Another film set in the future, another dystopian prediction. It would seem most directors’ vision of future society is bleak, yet one in which technology continues to advance. Elysium is led by Matt Damon, a terminally ill car thief trapped on a rotting Earth who seeks to reach the rich people settlement in the sky run by a stern Jodie Foster. His reason? He wants to enter a Med-Bay, the only way to save his life. This device is depicted as a sunbed type pod which scans bodies for impairment, then heals as required.
The predictions can be seen in two ways. First, there’s the social aspect. Clear discrepancy exists in medical care between the wealthy and the poor. While advanced and prompt treatments are accessible to those who can afford it, less well-off populations suffer and die from easily preventable diseases.
With regards to technology, a full body scan like that of the Med-Bay can be yours for a small fee, picking up any burgeoning illnesses before they advance.

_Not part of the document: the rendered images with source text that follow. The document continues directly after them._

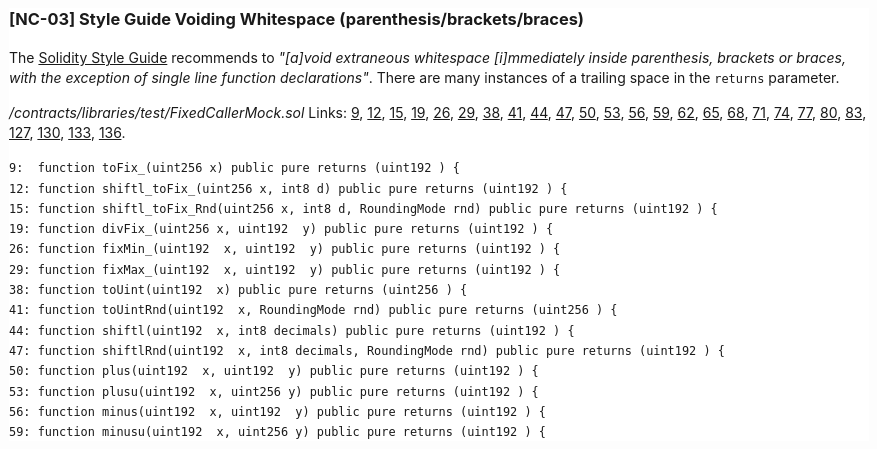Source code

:### [NC-03] Style Guide Voiding Whitespace (parenthesis/brackets/braces)

The [Solidity Style Guide](https://docs.soliditylang.org/en/v0.8.17/style-guide.html#whitespace-in-expressions) recommends to *"[a]void extraneous whitespace [i]mmediately inside parenthesis, brackets or braces, with the exception of single line function declarations"*. There are many instances of a trailing space in the `returns` parameter.

*/contracts/libraries/test/FixedCallerMock.sol*
Links: [9](https://github.com/reserve-protocol/protocol/blob/df7ecadc2bae74244ace5e8b39e94bc992903158/contracts/libraries/test/FixedCallerMock.sol#L9), [12](https://github.com/reserve-protocol/protocol/blob/df7ecadc2bae74244ace5e8b39e94bc992903158/contracts/libraries/test/FixedCallerMock.sol#L12), [15](https://github.com/reserve-protocol/protocol/blob/df7ecadc2bae74244ace5e8b39e94bc992903158/contracts/libraries/test/FixedCallerMock.sol#L15), [19](https://github.com/reserve-protocol/protocol/blob/df7ecadc2bae74244ace5e8b39e94bc992903158/contracts/libraries/test/FixedCallerMock.sol#L19), [26](https://github.com/reserve-protocol/protocol/blob/df7ecadc2bae74244ace5e8b39e94bc992903158/contracts/libraries/test/FixedCallerMock.sol#L26), [29](https://github.com/reserve-protocol/protocol/blob/df7ecadc2bae74244ace5e8b39e94bc992903158/contracts/libraries/test/FixedCallerMock.sol#L29), [38](https://github.com/reserve-protocol/protocol/blob/df7ecadc2bae74244ace5e8b39e94bc992903158/contracts/libraries/test/FixedCallerMock.sol#L38), [41](https://github.com/reserve-protocol/protocol/blob/df7ecadc2bae74244ace5e8b39e94bc992903158/contracts/libraries/test/FixedCallerMock.sol#L41), [44](https://github.com/reserve-protocol/protocol/blob/df7ecadc2bae74244ace5e8b39e94bc992903158/contracts/libraries/test/FixedCallerMock.sol#L44), [47](https://github.com/reserve-protocol/protocol/blob/df7ecadc2bae74244ace5e8b39e94bc992903158/contracts/libraries/test/FixedCallerMock.sol#L47), [50](https://github.com/reserve-protocol/protocol/blob/df7ecadc2bae74244ace5e8b39e94bc992903158/contracts/libraries/test/FixedCallerMock.sol#L50), [53](https://github.com/reserve-protocol/protocol/blob/df7ecadc2bae74244ace5e8b39e94bc992903158/contracts/libraries/test/FixedCallerMock.sol#L53), [56](https://github.com/reserve-protocol/protocol/blob/df7ecadc2bae74244ace5e8b39e94bc992903158/contracts/libraries/test/FixedCallerMock.sol#L56), [59](https://github.com/reserve-protocol/protocol/blob/df7ecadc2bae74244ace5e8b39e94bc992903158/contracts/libraries/test/FixedCallerMock.sol#L59), [62](https://github.com/reserve-protocol/protocol/blob/df7ecadc2bae74244ace5e8b39e94bc992903158/contracts/libraries/test/FixedCallerMock.sol#L62), [65](https://github.com/reserve-protocol/protocol/blob/df7ecadc2bae74244ace5e8b39e94bc992903158/contracts/libraries/test/FixedCallerMock.sol#L65), [68](https://github.com/reserve-protocol/protocol/blob/df7ecadc2bae74244ace5e8b39e94bc992903158/contracts/libraries/test/FixedCallerMock.sol#L68), [71](https://github.com/reserve-protocol/protocol/blob/df7ecadc2bae74244ace5e8b39e94bc992903158/contracts/libraries/test/FixedCallerMock.sol#L71), [74](https://github.com/reserve-protocol/protocol/blob/df7ecadc2bae74244ace5e8b39e94bc992903158/contracts/libraries/test/FixedCallerMock.sol#L74), [77](https://github.com/reserve-protocol/protocol/blob/df7ecadc2bae74244ace5e8b39e94bc992903158/contracts/libraries/test/FixedCallerMock.sol#L77), [80](https://github.com/reserve-protocol/protocol/blob/df7ecadc2bae74244ace5e8b39e94bc992903158/contracts/libraries/test/FixedCallerMock.sol#L80), [83](https://github.com/reserve-protocol/protocol/blob/df7ecadc2bae74244ace5e8b39e94bc992903158/contracts/libraries/test/FixedCallerMock.sol#L83), [127](https://github.com/reserve-protocol/protocol/blob/df7ecadc2bae74244ace5e8b39e94bc992903158/contracts/libraries/test/FixedCallerMock.sol#L127), [130](https://github.com/reserve-protocol/protocol/blob/df7ecadc2bae74244ace5e8b39e94bc992903158/contracts/libraries/test/FixedCallerMock.sol#L130), [133](https://github.com/reserve-protocol/protocol/blob/df7ecadc2bae74244ace5e8b39e94bc992903158/contracts/libraries/test/FixedCallerMock.sol#L133), [136](https://github.com/reserve-protocol/protocol/blob/df7ecadc2bae74244ace5e8b39e94bc992903158/contracts/libraries/test/FixedCallerMock.sol#L136).
```solidity
9:	function toFix_(uint256 x) public pure returns (uint192 ) {
12:	function shiftl_toFix_(uint256 x, int8 d) public pure returns (uint192 ) {
15:	function shiftl_toFix_Rnd(uint256 x, int8 d, RoundingMode rnd) public pure returns (uint192 ) {
19:	function divFix_(uint256 x, uint192  y) public pure returns (uint192 ) {
26:	function fixMin_(uint192  x, uint192  y) public pure returns (uint192 ) {
29:	function fixMax_(uint192  x, uint192  y) public pure returns (uint192 ) {
38:	function toUint(uint192  x) public pure returns (uint256 ) {
41:	function toUintRnd(uint192  x, RoundingMode rnd) public pure returns (uint256 ) {
44:	function shiftl(uint192  x, int8 decimals) public pure returns (uint192 ) {
47:	function shiftlRnd(uint192  x, int8 decimals, RoundingMode rnd) public pure returns (uint192 ) {
50:	function plus(uint192  x, uint192  y) public pure returns (uint192 ) {
53:	function plusu(uint192  x, uint256 y) public pure returns (uint192 ) {
56:	function minus(uint192  x, uint192  y) public pure returns (uint192 ) {
59:	function minusu(uint192  x, uint256 y) public pure returns (uint192 ) {
```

It won’t treat them though — for that the fictional Med-Bay uses nanotechnology, which repairs the body at a cellular level. At Harvard Medical School, human DNA was used to produce a nanorobot. It was able to directly deliver molecules to cancer cells to trigger self-destruction. Northwestern University has created nanostars, which deliver drugs to targeted cells with precision enabled by the star shape. There’s also the area of nanofibres, which can be used to close wounds, engineer tissue and anchor implants. These will all be rolling out as treatments in the next 10 years – if you can afford them, of course.